Most of the patients in our study had upfront treatment with either chemotherapy (26/39, 66%) or surgery (11/39, 28%), except for two patients who presented with an inoperable primary and were given upfront 131I-mIBG as induction therapy.[12] All of the patients presented with advanced-stage disease with bone and BM metastasis corresponding to high-risk neuroblastoma.[1] Various studies suggested a time interval of 2 to 6 months between treatment sessions and in our study, the interval was 6 months.[13] Though various objective response scales like the Curie scale[14] are available to look for treatment response, it was not used in our study partly as it was a retrospective study and few were lost to follow-up.
Only a few minor side effects were observed during the 131I-mIBG infusion and 3 to 4 days posttherapy, some patients complained of temporary nausea and vomiting.
Various studies have demonstrated that these side effects can be managed symptomatically with antiemetics.[15] No serious acute side effects, such as hypertensive encephalopathy, accelerated hypertension, or death, were seen during therapy. Change in thyroid function was not observed in the follow-up patients as there was an adequate pretherapy blockade of the thyroid with perchlorate, although there is long-term thyroid complication reported in patients treated with 131I-mIBG.[16]
Patients who were lost to follow-up were mainly due to bleak prognosis and the moribund state as there was a lack of effective salvage treatment.[17]
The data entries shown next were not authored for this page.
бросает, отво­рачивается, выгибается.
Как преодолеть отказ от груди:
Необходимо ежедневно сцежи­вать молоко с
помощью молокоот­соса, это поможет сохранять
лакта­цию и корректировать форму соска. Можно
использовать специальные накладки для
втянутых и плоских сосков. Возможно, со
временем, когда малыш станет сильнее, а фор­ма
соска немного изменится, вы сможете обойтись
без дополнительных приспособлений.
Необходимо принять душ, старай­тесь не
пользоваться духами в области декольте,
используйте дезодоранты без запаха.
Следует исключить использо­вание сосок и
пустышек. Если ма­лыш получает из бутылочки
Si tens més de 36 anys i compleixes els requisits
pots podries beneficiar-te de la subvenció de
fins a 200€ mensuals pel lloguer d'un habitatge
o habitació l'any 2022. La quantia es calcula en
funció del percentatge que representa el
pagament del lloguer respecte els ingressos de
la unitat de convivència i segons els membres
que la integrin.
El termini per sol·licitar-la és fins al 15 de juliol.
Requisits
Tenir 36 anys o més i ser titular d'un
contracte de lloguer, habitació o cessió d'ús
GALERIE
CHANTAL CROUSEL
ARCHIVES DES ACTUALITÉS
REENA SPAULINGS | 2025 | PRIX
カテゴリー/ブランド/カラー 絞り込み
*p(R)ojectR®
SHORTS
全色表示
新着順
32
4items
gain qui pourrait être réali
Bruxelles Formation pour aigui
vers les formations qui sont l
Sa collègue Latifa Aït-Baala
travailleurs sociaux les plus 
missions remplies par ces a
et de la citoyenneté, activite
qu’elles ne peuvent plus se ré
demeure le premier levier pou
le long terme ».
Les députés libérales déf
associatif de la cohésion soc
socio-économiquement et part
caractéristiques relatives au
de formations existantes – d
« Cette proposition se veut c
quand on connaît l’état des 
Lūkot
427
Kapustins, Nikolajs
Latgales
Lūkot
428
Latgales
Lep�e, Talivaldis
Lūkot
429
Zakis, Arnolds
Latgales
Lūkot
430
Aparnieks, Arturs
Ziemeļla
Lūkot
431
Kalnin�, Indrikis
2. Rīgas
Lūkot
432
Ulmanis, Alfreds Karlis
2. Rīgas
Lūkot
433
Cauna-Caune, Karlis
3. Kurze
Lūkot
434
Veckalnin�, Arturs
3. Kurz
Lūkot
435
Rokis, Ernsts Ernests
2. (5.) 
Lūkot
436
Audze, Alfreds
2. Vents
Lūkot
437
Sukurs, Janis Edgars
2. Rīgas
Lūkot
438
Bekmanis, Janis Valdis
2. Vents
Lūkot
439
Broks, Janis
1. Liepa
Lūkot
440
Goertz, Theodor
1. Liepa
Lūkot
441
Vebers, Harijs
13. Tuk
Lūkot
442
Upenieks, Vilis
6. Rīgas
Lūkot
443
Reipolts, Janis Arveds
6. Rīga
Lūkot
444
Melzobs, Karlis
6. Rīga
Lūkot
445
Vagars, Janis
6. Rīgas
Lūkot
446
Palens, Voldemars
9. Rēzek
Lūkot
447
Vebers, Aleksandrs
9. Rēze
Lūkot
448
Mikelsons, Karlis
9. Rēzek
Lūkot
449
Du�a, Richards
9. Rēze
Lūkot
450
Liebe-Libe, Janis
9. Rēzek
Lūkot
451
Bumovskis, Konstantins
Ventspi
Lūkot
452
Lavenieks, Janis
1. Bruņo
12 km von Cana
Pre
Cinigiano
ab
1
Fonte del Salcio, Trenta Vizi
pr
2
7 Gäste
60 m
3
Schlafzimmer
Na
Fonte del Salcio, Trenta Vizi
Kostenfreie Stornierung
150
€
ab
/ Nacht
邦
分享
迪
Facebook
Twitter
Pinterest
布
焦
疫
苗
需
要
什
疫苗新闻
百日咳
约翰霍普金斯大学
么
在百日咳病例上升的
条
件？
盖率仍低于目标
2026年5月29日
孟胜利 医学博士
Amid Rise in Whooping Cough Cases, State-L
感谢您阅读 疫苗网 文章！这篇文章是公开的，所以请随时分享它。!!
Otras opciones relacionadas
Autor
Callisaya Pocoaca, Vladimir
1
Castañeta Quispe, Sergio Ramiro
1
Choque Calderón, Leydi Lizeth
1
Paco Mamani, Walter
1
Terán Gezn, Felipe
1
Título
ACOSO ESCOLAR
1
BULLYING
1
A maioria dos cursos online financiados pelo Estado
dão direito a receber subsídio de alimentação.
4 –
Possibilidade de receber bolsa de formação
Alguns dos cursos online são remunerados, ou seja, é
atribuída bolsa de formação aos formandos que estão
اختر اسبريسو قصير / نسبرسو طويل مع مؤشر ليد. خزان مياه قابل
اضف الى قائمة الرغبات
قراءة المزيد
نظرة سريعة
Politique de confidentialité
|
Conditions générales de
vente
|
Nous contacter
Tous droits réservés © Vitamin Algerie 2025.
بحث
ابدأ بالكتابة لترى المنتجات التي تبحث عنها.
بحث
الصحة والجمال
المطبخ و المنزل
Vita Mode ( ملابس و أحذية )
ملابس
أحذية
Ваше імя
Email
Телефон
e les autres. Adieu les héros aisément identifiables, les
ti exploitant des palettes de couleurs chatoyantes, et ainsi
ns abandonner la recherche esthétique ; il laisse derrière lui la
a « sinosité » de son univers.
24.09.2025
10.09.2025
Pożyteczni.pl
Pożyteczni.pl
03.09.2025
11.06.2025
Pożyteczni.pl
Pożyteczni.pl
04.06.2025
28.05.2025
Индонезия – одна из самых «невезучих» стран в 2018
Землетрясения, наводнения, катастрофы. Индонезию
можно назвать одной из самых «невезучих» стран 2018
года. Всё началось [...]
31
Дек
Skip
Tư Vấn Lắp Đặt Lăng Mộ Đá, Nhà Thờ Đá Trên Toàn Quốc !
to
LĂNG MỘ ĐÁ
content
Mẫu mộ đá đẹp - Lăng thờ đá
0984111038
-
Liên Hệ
We have outlined our experience in a tertiary care hospital in South India in treating high-risk neuroblastoma with 131I-mIBG therapy. Among those treated, 18 (46%) patients were found to have partial regression of the disease which is in comparison to other studies,[18] though cannot be an independent predictor of OS.[11] Johnson et al also demonstrated similar outcomes which favored the use of 131I-mIBG therapy in the standard-of-care treatment of high-risk neuroblastoma with multiple and subsequent doses.[19]
Future Directions
This study and other contemporary studies indicate that 131I-mIBG therapy can achieve a significant reduction in disease burden and pain in high-risk neuroblastoma patients. With the development of new radiotracers in the form of fluorinated form of mIBG, 18F-meta-fluorobenzylguanidine to detect lesions using PET[20] with improved lesion detection, the utility of 131I-mIBG therapy is going to become included in the management of neuroblastoma.
Limitations
Our study had limitations which included the retrospective nature of the study from a single institution and the small sample size. In addition, a standardized protocol for dosimetry of the 131I-mIBG therapy is not available.
Conclusion
131I-mIBG scintigraphy serves as a crucial tool for disease staging and patient stratification for 131I-mIBG therapy. It holds significant utility in the management of metastatic neuroblastoma, facilitating tumor size reduction, particularly in cases where surgical interventions or initial chemotherapy and radiation treatments have proven ineffective.